ModSecurity is a potent web app layer firewall for Apache web servers. It monitors the entire HTTP traffic to a site without affecting its overall performance and if it detects an intrusion attempt, it prevents it. The firewall furthermore maintains a more thorough log for the website visitors than any web server does, so you will manage to keep an eye on what's going on with your Internet sites better than if you rely merely on standard logs. ModSecurity works with security rules based on which it stops attacks. For instance, it recognizes whether someone is attempting to log in to the administrator area of a given script several times or if a request is sent to execute a file with a certain command. In such instances these attempts set off the corresponding rules and the firewall program blocks the attempts instantly, and then records detailed info about them in its logs. ModSecurity is amongst the very best software firewalls out there and it could easily protect your web applications against many threats and vulnerabilities, particularly if you don’t update them or their plugins often.

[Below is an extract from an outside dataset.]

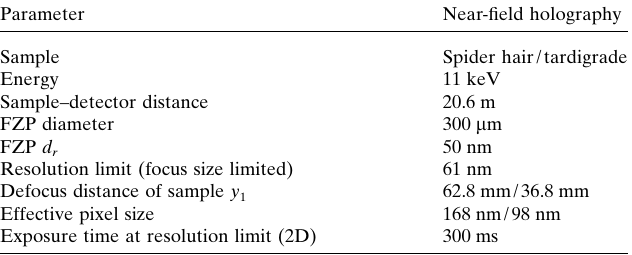
Table 2 Parameters of the near-field holography measurements.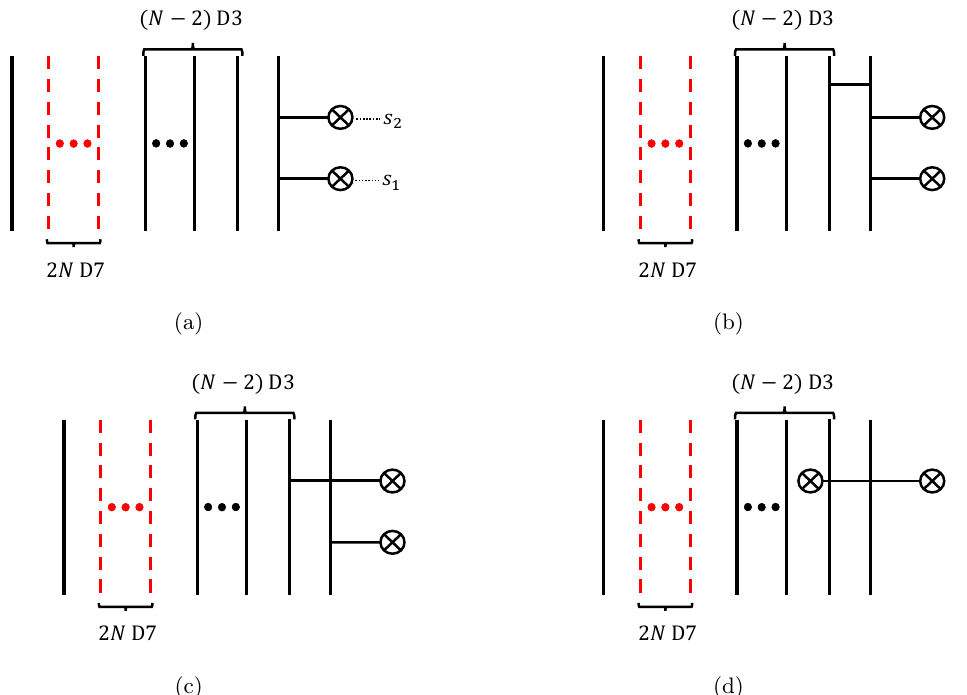
Figure 6 . (a) A brane con(cid:12)guration realizing the ’t Hooft operator with the magnetic charge B = 2 e N . (b) Introducing a smooth monopole with the magnetic charge e N (cid:0) 1 (cid:0) e N by a D1-brane between two D3-branes to (cid:12)gure 6(a). (c) Tuning the position of the D1-brane between D3-branes until it coincides with that for the upper D1-brane between an NS5-brane and the N th D3-brane,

ModSecurity in Shared Hosting
We provide ModSecurity with all shared hosting solutions, so your web apps will be shielded from harmful attacks. The firewall is turned on as standard for all domains and subdomains, but in case you'd like, you will be able to stop it using the respective part of your Hepsia CP. You can also activate a detection mode, so ModSecurity shall keep a log as intended, but won't take any action. The logs which you shall find within Hepsia are very detailed and feature information about the nature of any attack, when it occurred and from what IP address, the firewall rule which was triggered, etcetera. We employ a range of commercial rules that are often updated, but sometimes our admins include custom rules as well so as to better protect the websites hosted on our machines.
ModSecurity in VPS
Safety is extremely important to us, so we set up ModSecurity on all virtual private servers that are provided with the Hepsia CP as a standard. The firewall could be managed through a dedicated section in Hepsia and is turned on automatically when you add a new domain or generate a subdomain, so you will not have to do anything manually. You will also be able to disable it or switch on the so-called detection mode, so it shall keep a log of possible attacks that you can later analyze, but shall not block them. The logs in both passive and active modes contain information regarding the kind of the attack and how it was eliminated, what IP it came from and other important information which may help you to tighten the security of your websites by updating them or blocking IPs, for example. On top of the commercial rules that we get for ModSecurity from a third-party security company, we also implement our own rules because occasionally we detect specific attacks which aren't yet present within the commercial group. This way, we can easily boost the security of your VPS promptly rather than waiting for a certified update.